*Ambiance hopital*
Benjamin : poussez-vous ! Cet homme est blessé ! Il a déjà perdu 5k de sangs ! Apportez le chariot de trachéo, préparez un bloc, et souquez les artimuzs ! Hissez la grand voile !
Corentin : Oh, c’est le docteur Benjamin Benoit, le meilleur docteur-chroniqueur de tout Seattle. Il paraît que ses introductions sont particulièrement fameuses. Docteur, aujourd’hui je dois le dire... je me languis de vous depuis que vous êtes revenus d’Irak !

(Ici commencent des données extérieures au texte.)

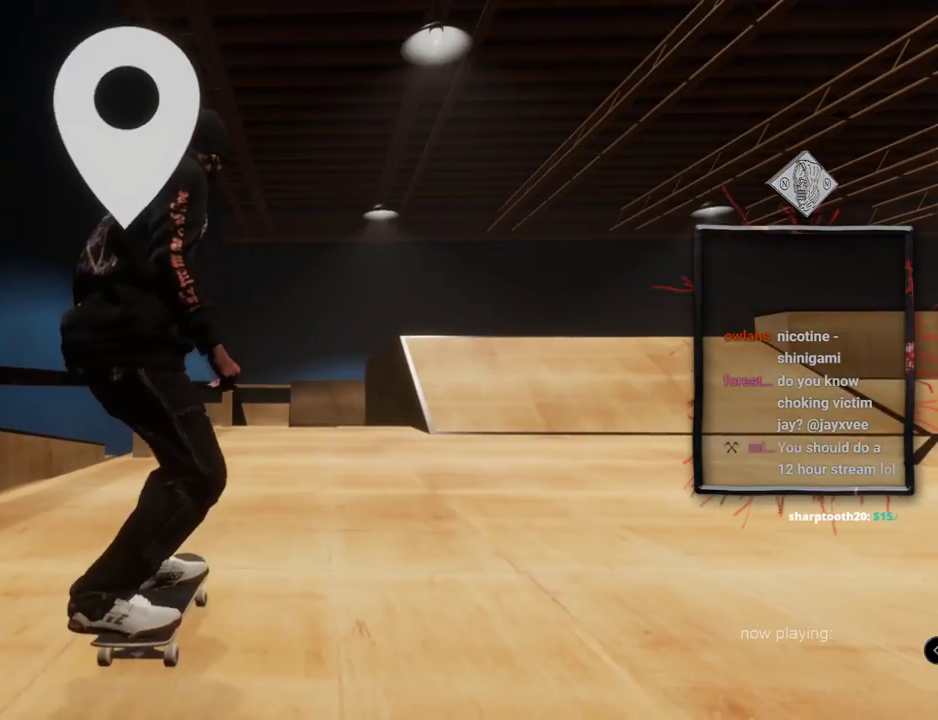
Gameplay with a controller (Xbox layout); each line is a JSON object with the inputs held at the frame after it. "events" lists button and stick changes between this image and that frame as [ms after this image, input, new state], when the widget could be followed in between. Not read: L3 R2 R3.
{"buttons": ["A"], "left_stick": "center", "right_stick": "center", "events": [[50, "A", "up"], [134, "A", "down"], [384, "DPAD_UP", "up"]]}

B : Hélas, notre amour est impossible... je suis enceinte, j’ai quinze tumeurs, et l’hôpital est en feu ! C’est n’importe quoi la sécurité ici !
C : ... voilà. Ca c’est grosso modo le résumé de Grey’s Anatomy. Et je sais que tu es particulièrement accro à cette série, tu pourrais nous dire pourquoi ? Ca commence à durer cette histoire.
B : Yé. Grey’s Anatomy est le dernier reliquat de cette fameuse saison 2004-2005 de la chaîne ABC, la série a très largement survécu aux trois autres fictions de cette rentrée dantesque qui a vu naître et mourir Lost, Desperate Housewives et Docteur House. Et à cette rentrée, à l’automne 2018, Grey’s Anatomy va entamer sa quinzième saison. Selon toute vraisemblance, et surtout selon la fameuse productrice Shonda Rimes, cette quinzième mouture sera l’avant-dernière ou l’antépultième.
C : Ca ne s’arrêtera donc jamais ? Urgences c’était beaucoup moins long.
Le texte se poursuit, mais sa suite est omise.